Margareta Lindholm, one of the organisers of the conference, says she is very satisfied as well. “15 countries were represented, including the Baltic countries, Croatia, Hungary, so the countries that we wanted to attract”, she looks back. “In the former communist countries probation is still something relatively new. Probation organisations from these countries are very eager to build up an international network and contacts, so they can build their services on the knowledge which already exists. Fortunately, we received a subsidy of the Swedish governmental help organisation with which we could reduce the subscription fee for our Eastern European visitors. Otherwise they just wouldn’t been able to pay it.”

In fact, the conference attracted participants as far as Thailand. “They found out about the conference through the internet”, Margareta Lindholm explains. “Recently Thailand has adopted a Drug Addict Rehabilitation Act, so they were looking for best practices and want to learn from other countries.” So the outreach of the CEP seems not to be confined to the European continent.

During the workshops of the conferences, there was indeed quite a lot of information exchange between the different participants.

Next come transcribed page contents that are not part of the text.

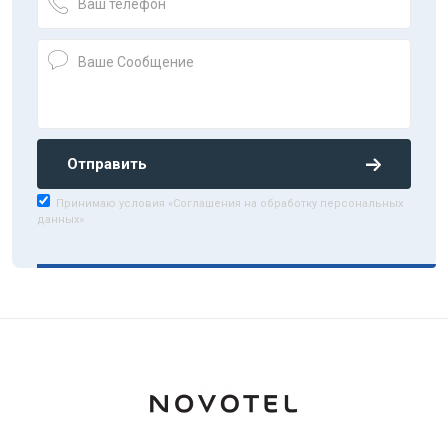
Отправить
Принимаю условия «Соглашения на обработку персональных
данных»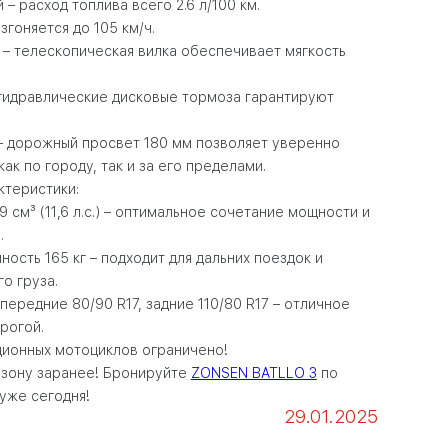
– расход топлива всего 2.6 л/100 км.
згоняется до 105 км/ч.
– телескопическая вилка обеспечивает мягкость
гидравлические дисковые тормоза гарантируют
– дорожный просвет 180 мм позволяет уверенно
ак по городу, так и за его пределами.
ктеристики:
9 см³ (11,6 л.с.) – оптимальное сочетание мощности и
.
ость 165 кг – подходит для дальних поездок и
о груза.
передние 80/90 R17, задние 110/80 R17 – отличное
рогой.
ционных мотоциклов ограничено!
езону заранее! Бронируйте
ZONSEN BATLLO 3
по
уже сегодня!
29.01.2025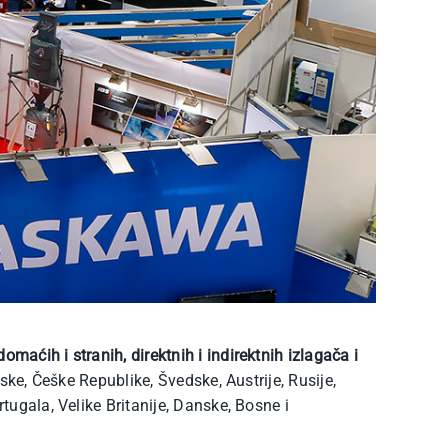
omaćih i stranih, direktnih i indirektnih izlagača i
ke, Češke Republike, Švedske, Austrije, Rusije,
ugala, Velike Britanije, Danske, Bosne i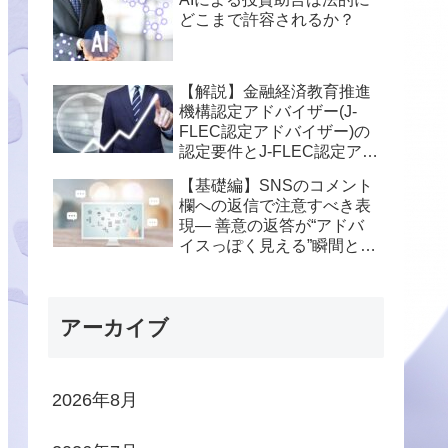
どこまで許容されるか？
【解説】金融経済教育推進
機構認定アドバイザー(J-
FLEC認定アドバイザー)の
認定要件とJ-FLEC認定アド
バイザーになることのメリ
【基礎編】SNSのコメント
ットとデメリットについて
欄への返信で注意すべき表
現― 善意の返答が“アドバ
イスっぽく見える”瞬間と
は？
アーカイブ
2026年8月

During the plenary sessions, they could listen to various specialist speakers in the field of probation, and even to a high-ranking policy officer from the EU.

“Personally I thought the most interesting speech was delivered by Fred Nyberg from the University of Uppsala”, Margareta Lindholm comments. “He is a specialist on the reaction of the brain to drugs. Drugs work on the nerves of the brain, causing a sensation of feeling good. Frequent use of drugs damages the nerves, so the sensation of feeling good gets less intense. Nyberg discovered that the nerves in the brain can recover form this damage under the influence of growth hormone. He estimates that 40 percent of all drug users can kick the habit by using growth hormone. Is this a revolutionary break-through in helping people lose their addiction?”

Tamas Szeiberling, probation officer in charge of organising community services here in Pécs county in Hungary, was one of the visitors of the conference. He underlines the importance of networking at the conference. “In my work, I don’t have very much to do with drugs. The main thing of such a meeting for me is to meet probation officers from different countries. I feel that exchanging views with colleagues from other probation services in Europe make a lot of sense. For instance, at a previous congress I have met a probation officer from Zurich canton. Through this contact, I have received a lot of information on the community service in Switzerland and a lot of research material. I am really using this information for my work in Hungary. And now, after the conference in Stockholm, I regularly exchange information with the participant from Croatia.

“I have been to different conferences; not just from CEP, but also from other organisations and bodies. And I can say the Stockholm conference was at a very high level.”